Unstoppable. USA 2010. R: Tony Scott. B: Mark Bomback. K: Ben Seresin. S: Robert Duffy, Chris Lebenzon. M: Harry Gregson-Williams. P: Firm Films, Millbrook Farm Productions. D: Denzel Washington, Chris Pine, Rosario Dawson, Elizabeth Mathis, Jessy Schram, Kevin Dunn, Kevin Chapman, Jeff Wincott u.a.
98 Min. Fox ab 11.11.10

Blue Collar Heroes

Von Asokan Nirmalarajah Unstoppable, die mittlerweile schon fünfte Kollaboration zwischen Regisseur Tony Scott und seinem Hauptdarsteller Denzel Washington, erreicht uns unter den denkbar ungünstigsten Voraussetzungen. Nicht nur, daß der generische Titel des Films wie der einer Direct-to-DVD-Produktion klingt, die sich ins Kino verirrt hat (die IMDb-Suche bestätigt, daß es tatsächlich 2004 eine gleichnamige DVD-Premiere mit Wesley Snipes in der Hauptrolle gab). Auch die abgegriffene High-Concept-Prämisse des Films klingt nach einem unscheinbaren B-Movie, dem hier eine zweifelhaft kostspielige Umsetzung – die Rede ist von 100 Millionen Dollar – mit A-Besetzung, A-Regisseur und einem A-Produktionsaufwand zuteil wurde. Die auf wahren Begebenheiten basierende Geschichte von einem unbemannten Güterzug von der Länge einer halben Meile, der mit giftigem, explosivem Material beladen durch amerikanische Kleinstädte rast und von den unermüdlichen Angestellten der Bahngesellschaft aufgehalten werden muß, erinnert an Action-Klassiker wie Runaway Train (1985) und Speed (1994). Nicht weniger ernüchternd als das Déjà-vu-Gefühl, das alles hier schon mal in anderen Filmen gesehen zu haben, ist für Genrefans wohl die Feststellung, das sich Scott nach dem enttäuschenden Remake des Kultthrillers von 1974, Die Entführung der U-Bahn Pelham 123 (2009), erneut mit Washington auf die Schienen wagt, um einen Film zu drehen, der sich an den Katastrophenfilmen der 1970er Jahre orientiert. Dabei schickt der Filmemacher seinen Star nicht wie in Mann unter Feuer (2004) und Déjà Vu (2006) ins Gefecht, sondern filmt ihn wie bei ihrem letzten Film meist beim Sitzen und Grübeln. Umso überraschender also, daß es sich bei Unstoppable um das fulminante, mitreißende Actionspektakel handelt, auf das man den ganzen Kinosommer vergeblich gewartet hatte.
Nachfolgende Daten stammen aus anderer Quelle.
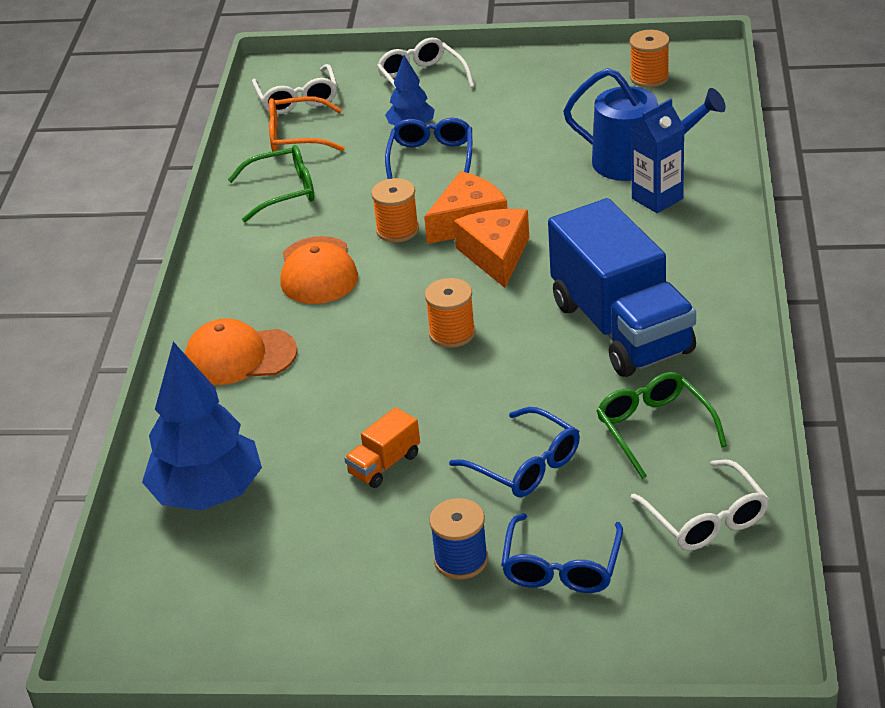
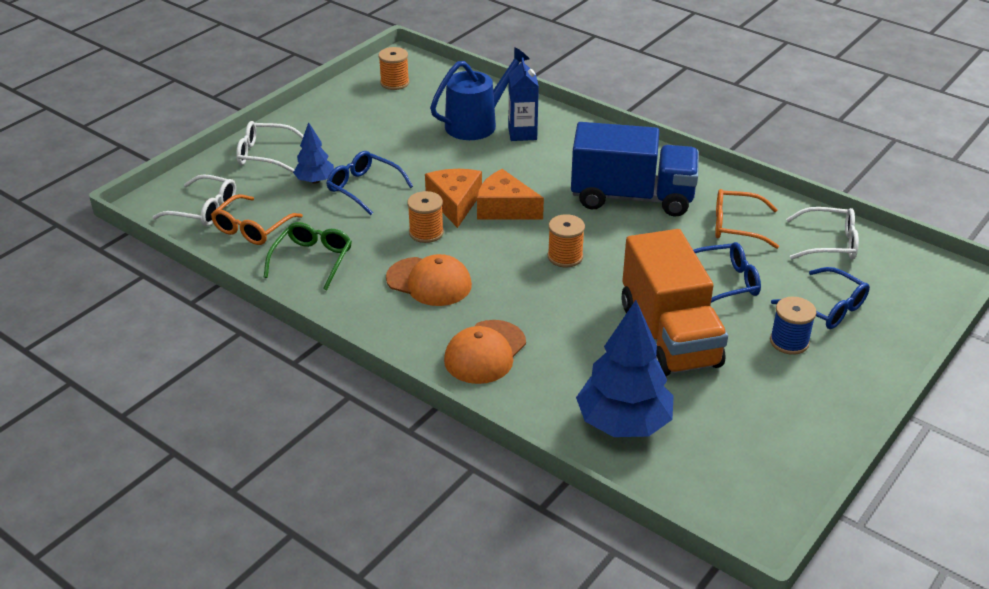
camera: 60 degrees left, 0 degrees up
(384, 464) = (669, 335): orange truck -> orange truck, size x2.42
(654, 428) = (736, 226): green glasses -> orange glasses

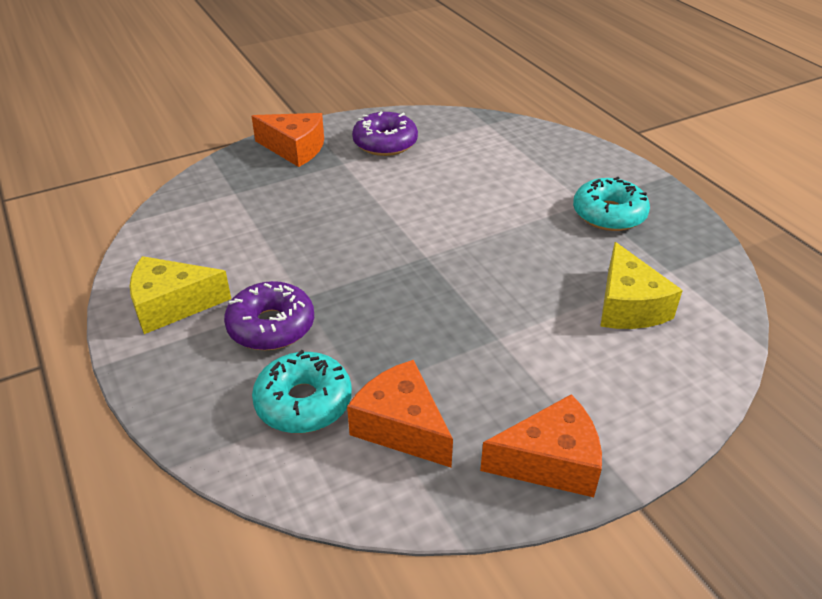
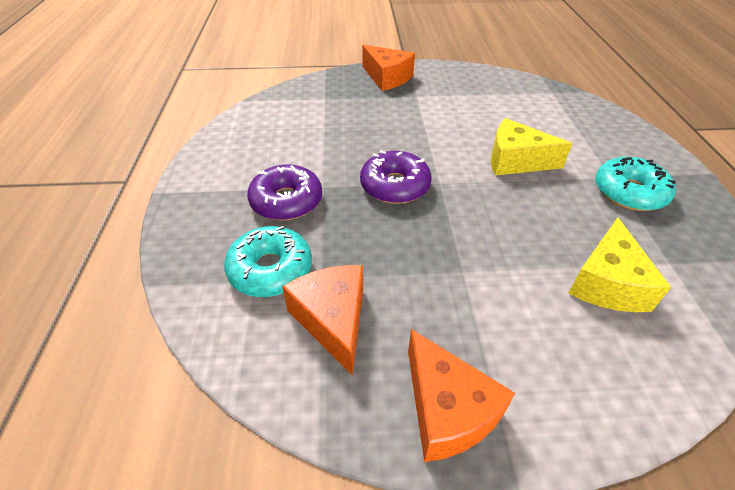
camera: 25 degrees right, 5 degrees up
(172, 305) = (230, 165): yellow cheese -> yellow cheese (515, 161)
(385, 143) = (458, 88): purple donut -> purple donut (395, 186)
(550, 462) = (447, 410): orange cheese -> orange cheese turned 45 degrees clockwise

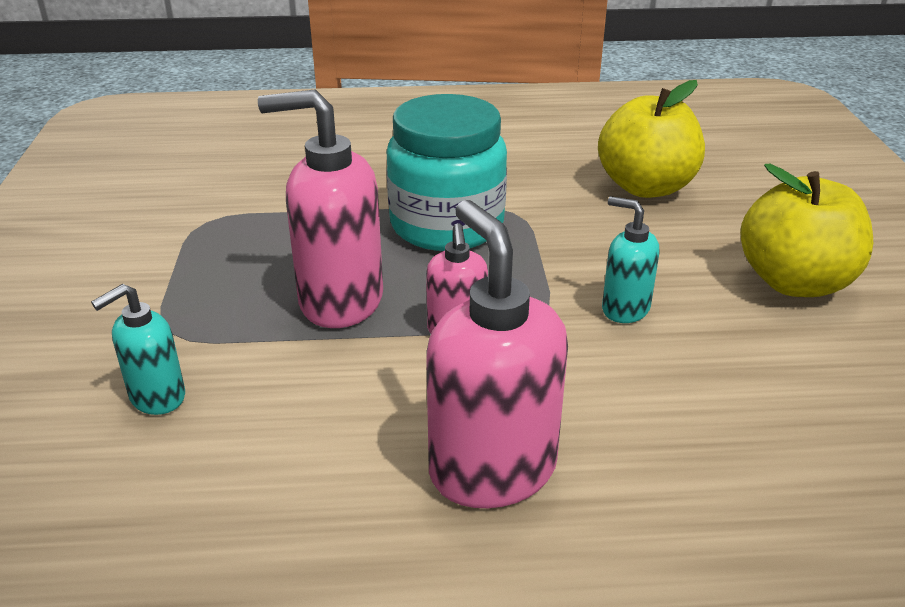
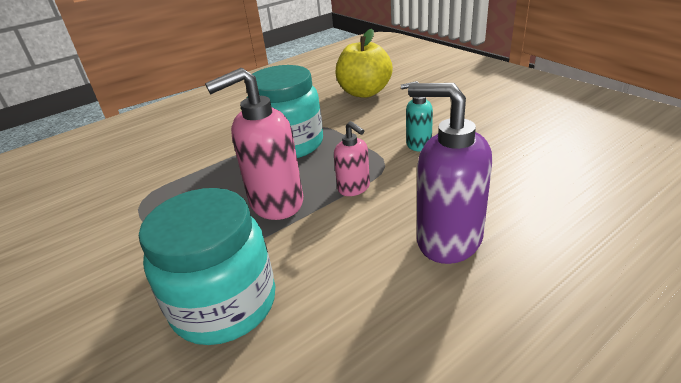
camera: 30 degrees left, 0 degrees up
(157, 397) = (224, 304): turquoise soap dispenser -> turquoise jar
(492, 470) = (448, 240): pink soap dispenser -> purple soap dispenser
(794, 282) = (470, 105): yellow apple -> none

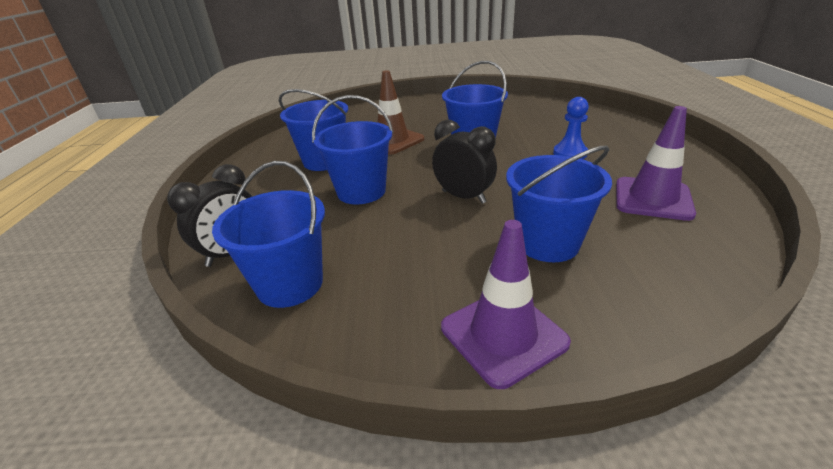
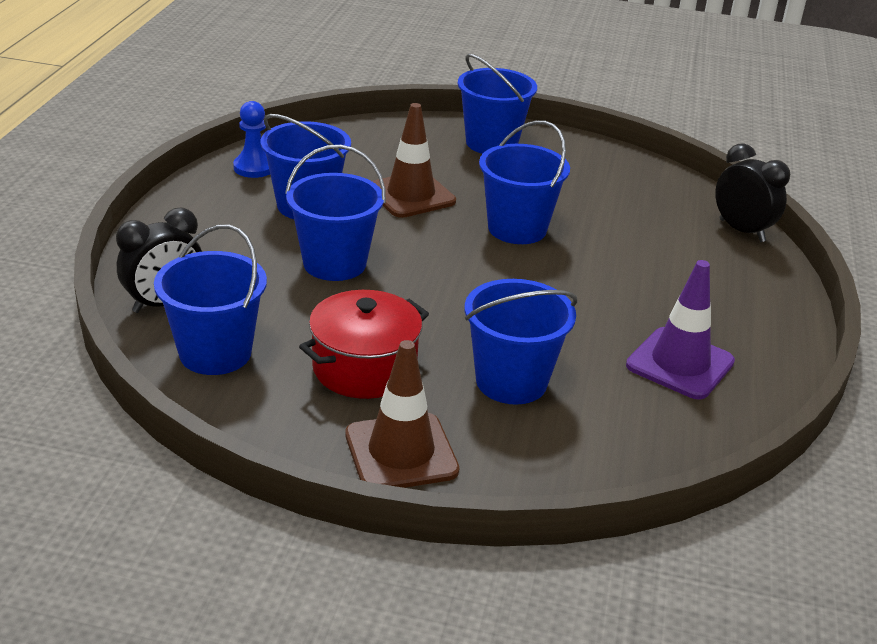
camera: 10 degrees right, 0 degrees up
(425, 106) = (491, 143): none -> blue bucket
(425, 263) = (364, 368): none -> red pot
(463, 197) = (454, 302): black clock -> black clock (742, 230)
(503, 335) = (401, 452): purple traffic cone -> brown traffic cone
(570, 153) = (635, 276): blue pawn -> blue pawn (254, 168)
Das kleine Wunder des Films, der bereits 2004 in Auftrag gegeben und von Regisseuren wie Robert Schwentke und Martin Campbell erfolglos in Angriff genommen wurde, besteht darin, daß er alle Vorurteile, mit denen man ihm begegnet, erfüllt und im selben Moment für nichtig erklärt. Denn Unstoppable mag gerade deshalb während seiner sehr kurzweiligen Laufzeit von anderthalb Stunden zu begeistern, weil er um seine Grenzen weiß und seine Stärken auch nur innerhalb dieser souverän ausspielt. Das Ergebnis ist ein routinierter, schnörkelloser Actioner mit minimaler Substanz, aber großer sensorischer Wucht. Der Handlungsverlauf ist dabei so berechenbar wie die Entwicklung der konfliktreichen Beziehung zwischen den zwei Hauptfiguren. Im atemberaubenden Tempo des Films wird ihnen aber nur so viel backstory eingeräumt, daß man mit diesen pragmatischen Working-Class-Recken spontan sympathisiert. Als erfahrener Lokomotivführer kurz vor der Pension respektive jähzorniger Zugführer frisch von der Akademie dürfen Denzel Washington und Chris Pine keine komplexen Figuren spielen, aber ihr enormes Starcharisma unter Beweis stellen. Washington, dessen Vorname oft so erotisch ausgesprochen wird, als handle es sich dabei um eine Eissorte, greift bei der anspruchslosen Paycheck-Rolle auf seine bewährten, immer noch enorm effektiven Manierismen zurück. Die bebende Unterlippe, das angespannte Gesicht und der gedankenverlorene Blick reichen wieder einmal, um seiner Figur die nötige Glaubwürdigkeit zu verleihen. Pine macht indes deutlich, daß seine bemerkenswerte Charme-Offensive als Captain James T. Kirk in Star Trek (2009) nicht allein der legendären Rolle geschuldet war, sondern auch seiner ebenso wie hier eindrucksvollen Leinwandpräsenz. Erfreulich ist zudem, daß jeder Anflug sentimentalem ›male bondings‹ von der unbarmherzigen Vorwärtsbewegung der Handlung im Keim erstickt wird.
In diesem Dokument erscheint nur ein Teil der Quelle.